OPDRACHT: Geef het gedeelte van het arrest van "Partijen hebben de" tot en met "het hof beantwoord." opnieuw weer en vervang daarin "Haarlem" door "Amsterdam".

AANGELEVERDE TEKST:
■ ■ ■ ■ ■ ■ ■

Partijen zullen hierna Orthocenter en [geïntimeerde] worden genoemd.
1 Het geding in hoger beroep
Orthocenter is bij dagvaarding van 19 oktober 2016 in hoger beroep gekomen van een vonnis van de rechtbank Noord-Holland, zittingsplaats Alkmaar, van 27 juli 2016, onder voornoemd zaaknummer gewezen tussen haar als eiseres en [geïntimeerde] als gedaagde.
Partijen hebben daarna de volgende stukken ingediend:
- -
-
memorie van grieven, met producties;
- -
-
memorie van antwoord, met producties.
Partijen hebben de zaak ter zitting van 9 februari 2018 doen bepleiten, Orthocenter door haar in de aanhef van dit arrest genoemde advocaat en [geïntimeerde] door
mr. M.W.J. Ariëns, advocaat te Haarlem, beiden aan de hand van pleitnotities die zijn overgelegd. Bij deze gelegenheid hebben partijen enige vragen van het hof beantwoord.

■ ■ ■ ■ ■ ■ ■

GEGEVENSREGELS:

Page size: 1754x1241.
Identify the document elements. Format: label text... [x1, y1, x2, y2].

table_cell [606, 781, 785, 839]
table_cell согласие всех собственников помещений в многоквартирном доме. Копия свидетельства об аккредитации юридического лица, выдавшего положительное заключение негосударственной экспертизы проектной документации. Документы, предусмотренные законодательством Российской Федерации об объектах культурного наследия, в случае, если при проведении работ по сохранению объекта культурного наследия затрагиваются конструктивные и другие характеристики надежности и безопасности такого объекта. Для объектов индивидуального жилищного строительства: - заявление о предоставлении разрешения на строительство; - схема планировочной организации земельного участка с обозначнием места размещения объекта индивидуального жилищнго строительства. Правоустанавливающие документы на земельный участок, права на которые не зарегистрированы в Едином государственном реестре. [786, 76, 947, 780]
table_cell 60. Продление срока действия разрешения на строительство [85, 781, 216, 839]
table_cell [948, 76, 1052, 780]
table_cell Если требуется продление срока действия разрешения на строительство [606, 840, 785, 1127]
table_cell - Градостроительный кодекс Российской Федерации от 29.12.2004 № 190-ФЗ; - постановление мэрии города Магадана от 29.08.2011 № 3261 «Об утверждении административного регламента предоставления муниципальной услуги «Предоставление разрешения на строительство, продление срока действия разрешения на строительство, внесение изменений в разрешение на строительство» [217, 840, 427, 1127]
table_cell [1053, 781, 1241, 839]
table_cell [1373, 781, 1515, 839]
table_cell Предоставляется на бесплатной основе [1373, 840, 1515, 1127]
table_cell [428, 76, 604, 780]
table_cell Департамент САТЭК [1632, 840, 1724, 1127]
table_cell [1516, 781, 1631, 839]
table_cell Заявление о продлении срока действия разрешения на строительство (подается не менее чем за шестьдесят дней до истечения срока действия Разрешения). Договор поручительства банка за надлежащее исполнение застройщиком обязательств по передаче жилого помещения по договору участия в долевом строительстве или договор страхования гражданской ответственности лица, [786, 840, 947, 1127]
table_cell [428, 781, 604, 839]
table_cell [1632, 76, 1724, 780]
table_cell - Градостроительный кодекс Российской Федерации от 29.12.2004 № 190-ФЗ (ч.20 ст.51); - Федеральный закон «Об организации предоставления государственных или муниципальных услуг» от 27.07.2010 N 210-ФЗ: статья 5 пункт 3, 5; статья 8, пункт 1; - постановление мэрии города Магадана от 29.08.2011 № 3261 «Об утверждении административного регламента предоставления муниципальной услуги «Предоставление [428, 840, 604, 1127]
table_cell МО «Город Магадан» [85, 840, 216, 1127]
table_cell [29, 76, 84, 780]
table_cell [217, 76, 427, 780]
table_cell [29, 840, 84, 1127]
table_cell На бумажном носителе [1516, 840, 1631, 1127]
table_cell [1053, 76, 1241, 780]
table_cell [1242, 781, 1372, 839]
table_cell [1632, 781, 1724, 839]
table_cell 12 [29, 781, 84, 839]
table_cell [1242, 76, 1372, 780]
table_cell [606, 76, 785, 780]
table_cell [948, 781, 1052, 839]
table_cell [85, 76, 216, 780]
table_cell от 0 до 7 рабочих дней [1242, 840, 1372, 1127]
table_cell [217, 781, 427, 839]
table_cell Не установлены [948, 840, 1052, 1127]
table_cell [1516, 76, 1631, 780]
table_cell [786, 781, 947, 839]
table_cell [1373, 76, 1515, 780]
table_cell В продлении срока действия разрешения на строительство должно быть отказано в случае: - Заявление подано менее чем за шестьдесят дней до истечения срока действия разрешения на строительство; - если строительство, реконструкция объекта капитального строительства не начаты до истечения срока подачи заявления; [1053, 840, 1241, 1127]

■ ■ ■ ■ ■ ■ ■

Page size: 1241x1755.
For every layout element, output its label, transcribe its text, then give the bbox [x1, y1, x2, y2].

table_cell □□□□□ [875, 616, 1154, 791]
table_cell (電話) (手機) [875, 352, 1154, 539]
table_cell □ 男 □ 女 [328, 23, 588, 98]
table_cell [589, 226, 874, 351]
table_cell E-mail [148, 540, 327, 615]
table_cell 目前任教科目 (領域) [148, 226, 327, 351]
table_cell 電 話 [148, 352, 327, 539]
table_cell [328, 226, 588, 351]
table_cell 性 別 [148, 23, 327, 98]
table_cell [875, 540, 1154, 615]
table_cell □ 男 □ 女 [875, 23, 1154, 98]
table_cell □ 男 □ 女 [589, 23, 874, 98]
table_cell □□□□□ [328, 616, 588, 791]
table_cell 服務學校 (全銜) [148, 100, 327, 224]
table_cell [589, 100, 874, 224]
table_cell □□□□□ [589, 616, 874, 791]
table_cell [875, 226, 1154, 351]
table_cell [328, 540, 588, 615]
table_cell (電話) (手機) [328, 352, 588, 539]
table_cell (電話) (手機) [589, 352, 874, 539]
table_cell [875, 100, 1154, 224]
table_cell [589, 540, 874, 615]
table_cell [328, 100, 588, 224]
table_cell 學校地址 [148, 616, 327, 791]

■ ■ ■ ■ ■ ■ ■

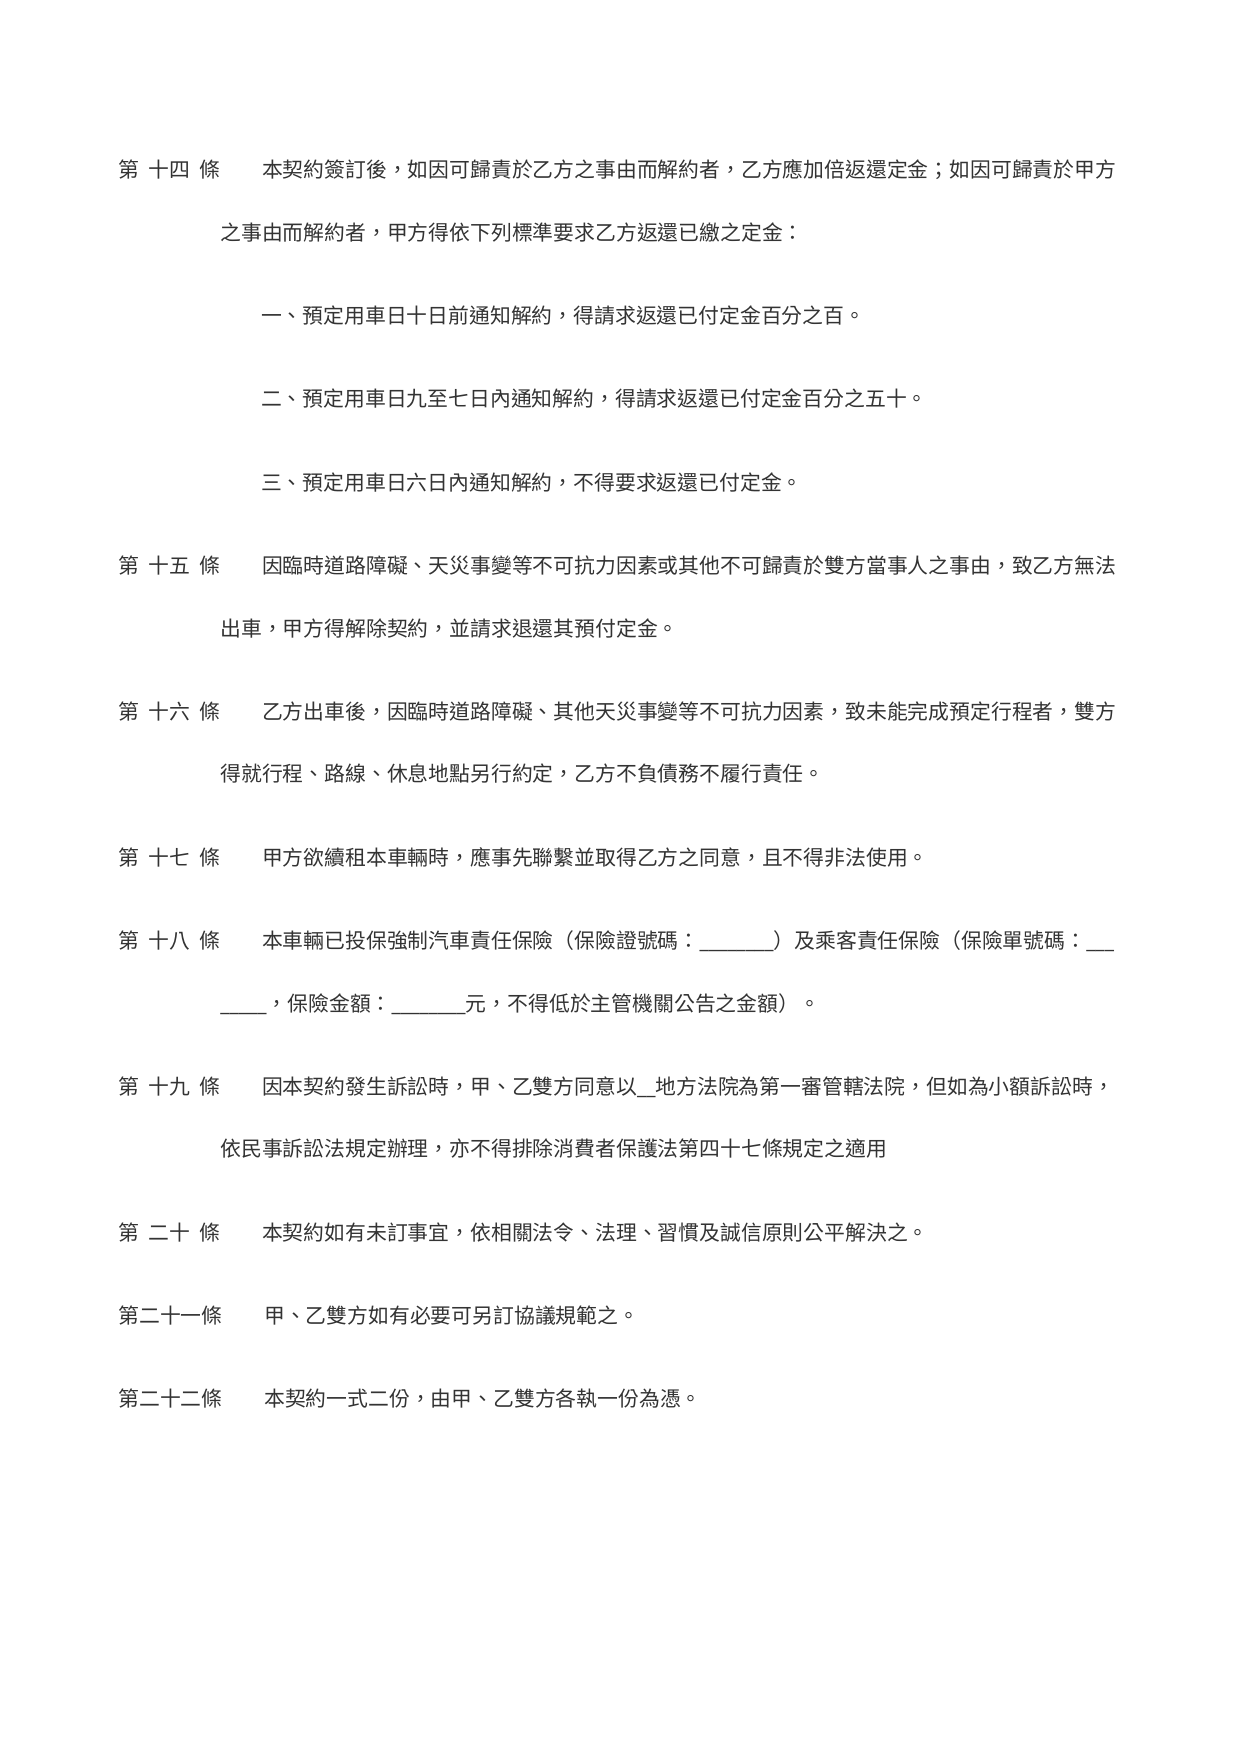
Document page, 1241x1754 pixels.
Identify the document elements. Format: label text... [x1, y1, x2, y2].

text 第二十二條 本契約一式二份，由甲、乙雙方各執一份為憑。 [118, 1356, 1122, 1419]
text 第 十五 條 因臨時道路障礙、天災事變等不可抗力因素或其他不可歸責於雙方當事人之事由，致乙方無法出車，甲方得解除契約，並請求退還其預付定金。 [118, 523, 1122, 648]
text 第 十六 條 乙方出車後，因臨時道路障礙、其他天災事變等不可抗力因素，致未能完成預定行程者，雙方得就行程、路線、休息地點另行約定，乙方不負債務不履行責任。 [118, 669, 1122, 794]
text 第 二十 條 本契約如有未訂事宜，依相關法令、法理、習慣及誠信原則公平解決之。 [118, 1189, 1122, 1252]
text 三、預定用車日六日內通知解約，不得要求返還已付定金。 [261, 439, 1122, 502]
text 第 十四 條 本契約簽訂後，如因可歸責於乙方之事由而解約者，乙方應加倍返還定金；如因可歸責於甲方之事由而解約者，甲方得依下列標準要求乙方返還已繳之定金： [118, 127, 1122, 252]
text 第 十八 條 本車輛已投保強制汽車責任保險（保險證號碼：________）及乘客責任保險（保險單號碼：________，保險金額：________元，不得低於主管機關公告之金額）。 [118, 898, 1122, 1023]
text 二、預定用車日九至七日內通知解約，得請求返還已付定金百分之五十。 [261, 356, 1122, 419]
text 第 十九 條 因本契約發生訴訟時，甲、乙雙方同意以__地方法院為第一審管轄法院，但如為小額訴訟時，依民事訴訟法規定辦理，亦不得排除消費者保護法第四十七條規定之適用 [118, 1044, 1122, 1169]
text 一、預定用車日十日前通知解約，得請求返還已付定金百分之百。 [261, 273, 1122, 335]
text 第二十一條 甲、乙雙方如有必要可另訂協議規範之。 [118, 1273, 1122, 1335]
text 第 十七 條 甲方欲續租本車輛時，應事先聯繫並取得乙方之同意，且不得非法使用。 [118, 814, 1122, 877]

■ ■ ■ ■ ■ ■ ■

ANTWOORD:
Partijen hebben de zaak ter zitting van 9 februari 2018 doen bepleiten, Orthocenter door haar in de aanhef van dit arrest genoemde advocaat en [geïntimeerde] door
mr. M.W.J. Ariëns, advocaat te Amsterdam, beiden aan de hand van pleitnotities die zijn overgelegd. Bij deze gelegenheid hebben partijen enige vragen van het hof beantwoord.